Department of Health Data Analytics, Norwegian Centre for E-Health Research, Tromsø, Norway.
J Med Internet Res. 2025 Jul 3;27:e71904. doi: 10.2196/71904.
Clinical coding is critical for hospital reimbursement, quality assessment, and health care planning. In Scandinavia, however, coding is often done by junior doctors or medical secretaries, leading to high rates of coding errors. Artificial intelligence (AI) tools, particularly semiautomatic computer-assisted coding tools, have the potential to reduce the excessive burden of administrative and clinical documentation. To date, much of what we know regarding these tools comes from lab-based evaluations, which often fail to account for real-world complexity and variability in clinical text.
This study aims to investigate whether an AI tool developed by by Norwegian Centre for E-health Research at the University Hospital of North Norway, Easy-ICD (International Classification of Diseases), can enhance clinical coding practices by reducing coding time and improving data quality in a realistic setting. We specifically examined whether improvements differ between long and short clinical notes, defined by word count.

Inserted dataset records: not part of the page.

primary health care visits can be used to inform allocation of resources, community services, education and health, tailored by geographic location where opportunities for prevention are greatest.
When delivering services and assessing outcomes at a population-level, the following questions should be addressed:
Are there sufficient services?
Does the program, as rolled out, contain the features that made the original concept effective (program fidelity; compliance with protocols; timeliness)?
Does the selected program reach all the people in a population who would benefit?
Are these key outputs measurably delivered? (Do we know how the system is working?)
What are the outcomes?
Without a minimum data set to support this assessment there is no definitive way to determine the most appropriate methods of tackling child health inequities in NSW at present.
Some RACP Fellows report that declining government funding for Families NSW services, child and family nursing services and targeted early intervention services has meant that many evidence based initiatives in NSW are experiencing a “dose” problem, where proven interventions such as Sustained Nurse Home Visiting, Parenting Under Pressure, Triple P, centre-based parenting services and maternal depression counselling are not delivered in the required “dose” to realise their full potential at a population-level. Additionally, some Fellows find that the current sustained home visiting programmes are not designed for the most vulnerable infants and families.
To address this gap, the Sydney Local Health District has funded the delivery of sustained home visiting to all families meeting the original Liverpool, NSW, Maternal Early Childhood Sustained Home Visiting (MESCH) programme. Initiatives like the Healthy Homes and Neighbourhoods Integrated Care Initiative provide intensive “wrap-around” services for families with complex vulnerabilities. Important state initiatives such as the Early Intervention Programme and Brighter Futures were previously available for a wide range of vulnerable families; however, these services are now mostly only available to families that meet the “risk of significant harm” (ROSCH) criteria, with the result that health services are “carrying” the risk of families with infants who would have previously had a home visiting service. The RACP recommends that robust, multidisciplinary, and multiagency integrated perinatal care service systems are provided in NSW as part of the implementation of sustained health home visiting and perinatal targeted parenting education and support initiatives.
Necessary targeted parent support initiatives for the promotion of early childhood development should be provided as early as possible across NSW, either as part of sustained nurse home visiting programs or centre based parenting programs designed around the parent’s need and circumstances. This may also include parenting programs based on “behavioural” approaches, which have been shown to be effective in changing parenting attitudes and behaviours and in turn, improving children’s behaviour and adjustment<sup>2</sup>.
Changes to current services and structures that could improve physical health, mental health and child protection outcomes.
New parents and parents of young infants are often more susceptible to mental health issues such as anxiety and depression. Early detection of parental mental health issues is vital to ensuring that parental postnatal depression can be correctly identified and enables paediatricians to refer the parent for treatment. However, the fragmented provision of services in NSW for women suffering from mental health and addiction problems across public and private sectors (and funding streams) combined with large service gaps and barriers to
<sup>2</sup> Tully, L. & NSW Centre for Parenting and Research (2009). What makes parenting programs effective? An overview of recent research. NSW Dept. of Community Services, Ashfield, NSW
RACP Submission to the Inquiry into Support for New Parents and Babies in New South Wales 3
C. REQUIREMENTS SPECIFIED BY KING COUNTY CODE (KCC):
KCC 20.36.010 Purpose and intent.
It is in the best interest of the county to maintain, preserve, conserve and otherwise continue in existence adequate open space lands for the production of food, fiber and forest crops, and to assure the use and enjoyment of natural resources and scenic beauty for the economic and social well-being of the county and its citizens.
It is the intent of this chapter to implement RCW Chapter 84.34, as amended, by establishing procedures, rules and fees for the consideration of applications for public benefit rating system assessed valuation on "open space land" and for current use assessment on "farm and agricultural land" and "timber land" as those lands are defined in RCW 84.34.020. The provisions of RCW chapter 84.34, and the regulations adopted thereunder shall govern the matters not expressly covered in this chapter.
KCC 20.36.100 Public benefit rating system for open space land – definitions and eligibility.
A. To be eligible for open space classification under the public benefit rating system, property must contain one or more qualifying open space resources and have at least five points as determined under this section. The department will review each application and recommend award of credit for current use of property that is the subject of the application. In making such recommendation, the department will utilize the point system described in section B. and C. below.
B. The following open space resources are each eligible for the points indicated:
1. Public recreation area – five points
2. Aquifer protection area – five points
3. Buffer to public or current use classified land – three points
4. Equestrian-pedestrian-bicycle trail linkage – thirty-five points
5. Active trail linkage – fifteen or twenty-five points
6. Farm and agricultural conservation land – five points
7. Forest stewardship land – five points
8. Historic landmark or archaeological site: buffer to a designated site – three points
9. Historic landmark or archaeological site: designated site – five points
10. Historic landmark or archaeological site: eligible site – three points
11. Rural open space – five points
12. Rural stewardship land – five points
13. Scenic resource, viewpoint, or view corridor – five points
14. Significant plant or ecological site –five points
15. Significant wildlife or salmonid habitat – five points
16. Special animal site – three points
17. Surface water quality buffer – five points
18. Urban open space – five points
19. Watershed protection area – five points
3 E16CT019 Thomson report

An AI tool, Easy-ICD, was developed to assist clinical coders and was tested for improving both accuracy and time in a 1:1 crossover randomized controlled trial conducted in Sweden and Norway. Participants were randomly assigned to 2 groups (Sequence AB or BA), and crossed over between coding longer texts (Period 1; mean 307, SD 90; words) versus shorter texts (Period 2; mean 166, SD 55; words), while using our tool versus not using our tool. This was a purely web-based trial, where participants were recruited through email. Coding time and accuracy were logged and analyzed using Mann-Whitney U tests for each of the 2 periods independently, due to differing text lengths in each period.

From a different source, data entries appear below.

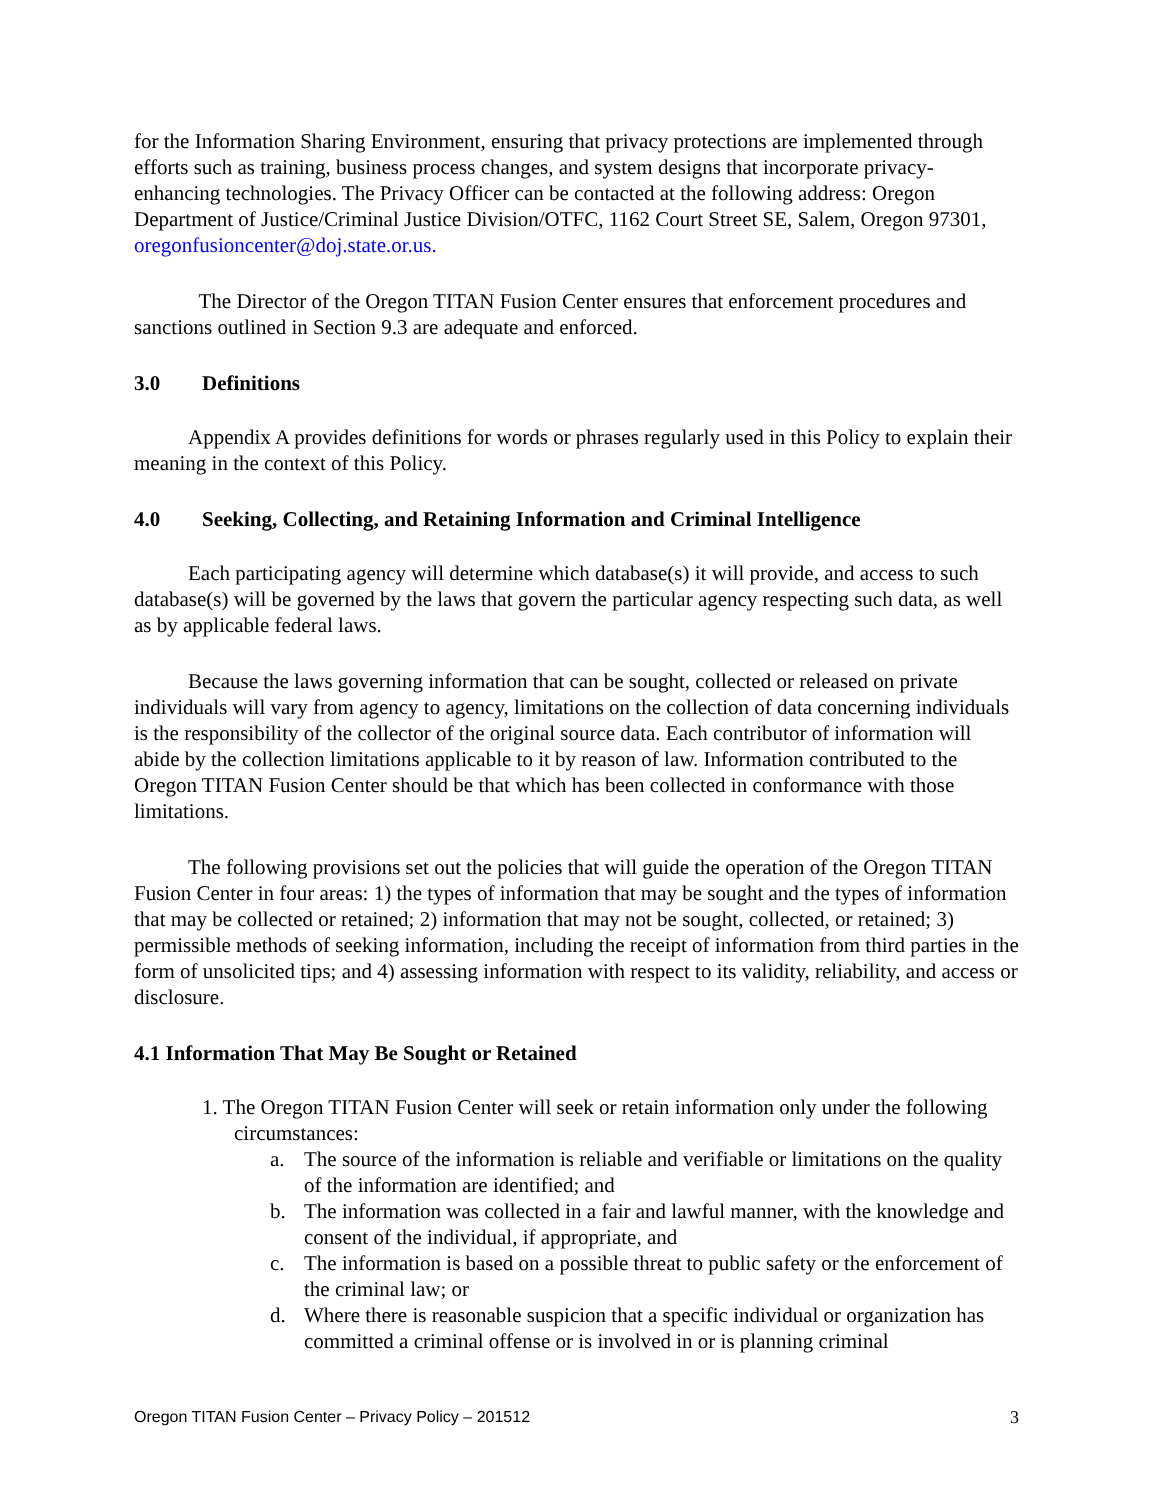for the Information Sharing Environment, ensuring that privacy protections are implemented through efforts such as training, business process changes, and system designs that incorporate privacy-enhancing technologies. The Privacy Officer can be contacted at the following address: Oregon Department of Justice/Criminal Justice Division/OTFC, 1162 Court Street SE, Salem, Oregon 97301, oregonfusioncenter@doj.state.or.us.
The Director of the Oregon TITAN Fusion Center ensures that enforcement procedures and sanctions outlined in Section 9.3 are adequate and enforced.
3.0 Definitions
Appendix A provides definitions for words or phrases regularly used in this Policy to explain their meaning in the context of this Policy.
4.0 Seeking, Collecting, and Retaining Information and Criminal Intelligence
Each participating agency will determine which database(s) it will provide, and access to such database(s) will be governed by the laws that govern the particular agency respecting such data, as well as by applicable federal laws.
Because the laws governing information that can be sought, collected or released on private individuals will vary from agency to agency, limitations on the collection of data concerning individuals is the responsibility of the collector of the original source data. Each contributor of information will abide by the collection limitations applicable to it by reason of law. Information contributed to the Oregon TITAN Fusion Center should be that which has been collected in conformance with those limitations.
The following provisions set out the policies that will guide the operation of the Oregon TITAN Fusion Center in four areas: 1) the types of information that may be sought and the types of information that may be collected or retained; 2) information that may not be sought, collected, or retained; 3) permissible methods of seeking information, including the receipt of information from third parties in the form of unsolicited tips; and 4) assessing information with respect to its validity, reliability, and access or disclosure.
4.1 Information That May Be Sought or Retained
1. The Oregon TITAN Fusion Center will seek or retain information only under the following circumstances:
a. The source of the information is reliable and verifiable or limitations on the quality of the information are identified; and
b. The information was collected in a fair and lawful manner, with the knowledge and consent of the individual, if appropriate, and
c. The information is based on a possible threat to public safety or the enforcement of the criminal law; or
d. Where there is reasonable suspicion that a specific individual or organization has committed a criminal offense or is involved in or is planning criminal
Oregon TITAN Fusion Center – Privacy Policy – 201512 3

The trial had 17 participants enrolled, but only data from 15 participants (300 coded notes) were analyzed, excluding 2 incomplete records. Based on the Mann-Whitney U test, the median coding time difference for longer clinical text sequences was 123 seconds (P<.001, 95% CI 81-164), representing a 46% reduction in median coding time when our tool was used. For shorter clinical notes, the median time difference of 11 seconds was not significant (P=.25, 95% CI -34 to 8). Coding accuracy improved with Easy-ICD for both longer (62% vs 67%) and shorter clinical notes (60% vs 70%), but these differences were not statistically significant (P=.50and P=.17, respectively). User satisfaction ratings (submitted for 37% of cases) showed slightly higher approval for the tool's suggestions on longer clinical notes.
This study demonstrates the potential of AI to transform common tasks in clinical workflows, with ostensible positive impacts on work efficiencies for clinical coding tasks with more demanding longer text sequences. Further studies within hospital workflows are required before these presumed impacts can be more clearly understood.
临床编码对于医院报销、质量评估和医疗保健规划至关重要。然而,在斯堪的纳维亚半岛,编码工作通常由初级医生或医学秘书完成,导致编码错误率很高。人工智能(AI)工具,尤其是半自动计算机辅助编码工具,有可能减轻行政和临床文档管理的过重负担。迄今为止,我们对这些工具的了解大多来自基于实验室的评估,而这种评估往往没有考虑到临床文本的现实复杂性和变异性。
本研究旨在调查挪威北挪威大学医院电子健康研究中心开发的一种人工智能工具Easy-ICD(国际疾病分类)是否能在实际环境中通过减少编码时间和提高数据质量来改进临床编码实践。我们特别研究了根据字数定义的长、短临床记录之间的改进是否存在差异。
开发了一种人工智能工具Easy-ICD来协助临床编码人员,并在瑞典和挪威进行的1:1交叉随机对照试验中对其提高准确性和缩短时间的效果进行了测试。参与者被随机分为两组(序列AB或BA),在使用我们的工具和不使用我们的工具的情况下,交叉处理较长文本(第1阶段;平均307,标准差90;单词)与较短文本(第2阶段;平均166,标准差55;单词)的编码。这是一项纯基于网络的试验,通过电子邮件招募参与者。由于每个阶段的文本长度不同,分别使用曼-惠特尼U检验对每个阶段的编码时间和准确性进行记录和分析。
该试验招募了17名参与者,但仅分析了15名参与者(300条编码记录)的数据,排除了2条不完整记录。基于曼-惠特尼U检验,较长临床文本序列的编码时间中位数差异为123秒(P<.001,95%置信区间81-164),这意味着使用我们的工具时编码时间中位数减少了46%。对于较短的临床记录,11秒的中位数时间差异不显著(P=.25,95%置信区间-34至8)。使用Easy-ICD时,较长(62%对67%)和较短临床记录(60%对70%)的编码准确性均有所提高,但这些差异无统计学意义(分别为P=.50和P=.17)。用户满意度评分(37%的病例提交了评分)显示,对该工具在较长临床记录上的建议的认可度略高。
本研究证明了人工智能在改变临床工作流程中的常见任务方面的潜力,对于要求更高的较长文本序列的临床编码任务,对工作效率有明显的积极影响。在更清楚地理解这些假定影响之前,需要在医院工作流程中进行进一步研究。